Sia il Papa, sia il cardinale Bassetti hanno chiesto «un balzo in avanti» alla Chiesa italiana. Come si può uscire dalla crisi provocata dalla pandemia senza lasciare nessuno indietro?
Facendo una distinzione tra fragilità e vulnerabilità, che spesso vengono considerate erroneamente come sinonimi. La fragilità è la condizione di chi, in un particolare momento, non è in grado di provvedere a se stesso, e dunque ha a come riferimento l’emergenza e come durata il breve termine, come speriamo sia il caso della pandemia. La vulnerabilità, invece, riguarda tutti coloro che in questo momento sono a posto, ma che potrebbero cadere nella fragilità tra quattro, cinque, dieci anni, come per esempio i giovani che non trovano lavoro o hanno occupazioni sempre e soltanto precarie. In Italia si continua ad agire sul piano emergenziale, tamponando le fragilità, mentre ci vorrebbero politiche antivulnerabilità, pensate non per il breve, ma per il medio e lungo termine. Non basta, in altre parole, intervenire sull’emergenza, bisogna passare a politiche strutturali.
È questo che chiedono i giovani, grandi protagonisti della Settimana sociale?

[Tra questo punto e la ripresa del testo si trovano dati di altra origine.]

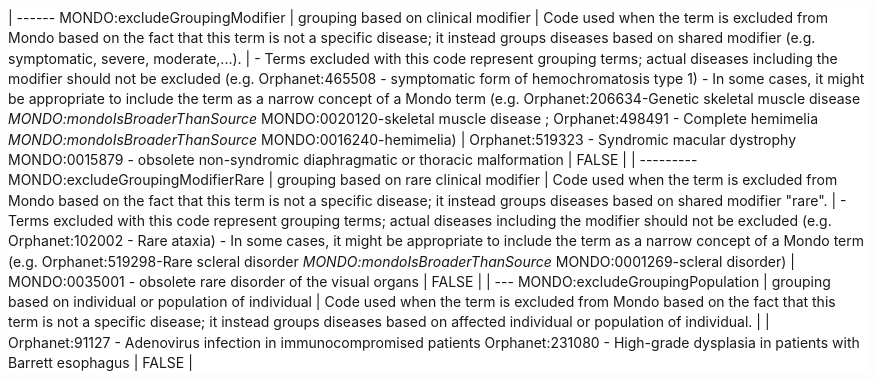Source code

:| ------ MONDO:excludeGroupingModifier        | grouping based on clinical modifier                      | Code used when the term is excluded from Mondo based on the fact that this term is not a specific disease; it instead groups diseases based on shared modifier (e.g. symptomatic, severe, moderate,...).                                                                                                                                                                                                                                                                                                                                                                                                                                                                                                                        | - Terms excluded with this code represent grouping terms; actual diseases including the modifier should not be excluded (e.g. Orphanet:465508 - symptomatic form of hemochromatosis type 1)  - In some cases, it might be appropriate to include the term as a narrow concept of a Mondo term (e.g. Orphanet:206634-Genetic skeletal muscle disease _MONDO:mondoIsBroaderThanSource_ MONDO:0020120-skeletal muscle disease ; Orphanet:498491 - Complete hemimelia _MONDO:mondoIsBroaderThanSource_ MONDO:0016240-hemimelia) | Orphanet:519323 - Syndromic macular dystrophy MONDO:0015879 - obsolete non-syndromic diaphragmatic or thoracic malformation                                                                                                                                                                                                  |                                    FALSE                                    |
| --------- MONDO:excludeGroupingModifierRare | grouping based on rare clinical modifier                 | Code used when the term is excluded from Mondo based on the fact that this term is not a specific disease; it instead groups diseases based on shared modifier "rare".                                                                                                                                                                                                                                                                                                                                                                                                                                                                                                                                                          | - Terms excluded with this code represent grouping terms; actual diseases including the modifier should not be excluded (e.g. Orphanet:102002 - Rare ataxia)  - In some cases, it might be appropriate to include the term as a narrow concept of a Mondo term (e.g. Orphanet:519298-Rare scleral disorder _MONDO:mondoIsBroaderThanSource_ MONDO:0001269-scleral disorder)                                                                                                                                                 | MONDO:0035001 - obsolete rare disorder of the visual organs                                                                                                                                                                                                                                                                  |                                    FALSE                                    |
| --- MONDO:excludeGroupingPopulation         | grouping based on individual or population of individual | Code used when the term is excluded from Mondo based on the fact that this term is not a specific disease; it instead groups diseases based on affected individual or population of individual.                                                                                                                                                                                                                                                                                                                                                                                                                                                                                                                                 |                                                                                                                                                                                                                                                                                                                                                                                                                                                                                                                             | Orphanet:91127 - Adenovirus infection in immunocompromised patients Orphanet:231080 - High-grade dysplasia in patients with Barrett esophagus                                                                                                                                                                                |                                    FALSE                                    |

I giovani di oggi hanno imparato a protestare in maniera concreta, a tenere sotto pressione la maggioranza, il potere politico, finanziario ed economico. Qui a Taranto ci hanno chiesto di animare operazioni concrete sul territorio e hanno fatto specifiche proposte di ampio respiro per iniziare questo cammino nelle parrocchie e nelle diocesi. È importante non perdere questa opportunità e dargli slancio. Il mondo cattolico finora ha dato corpo ad un pensiero troppo «calcolante», adesso è il tempo di un pensiero «pensante».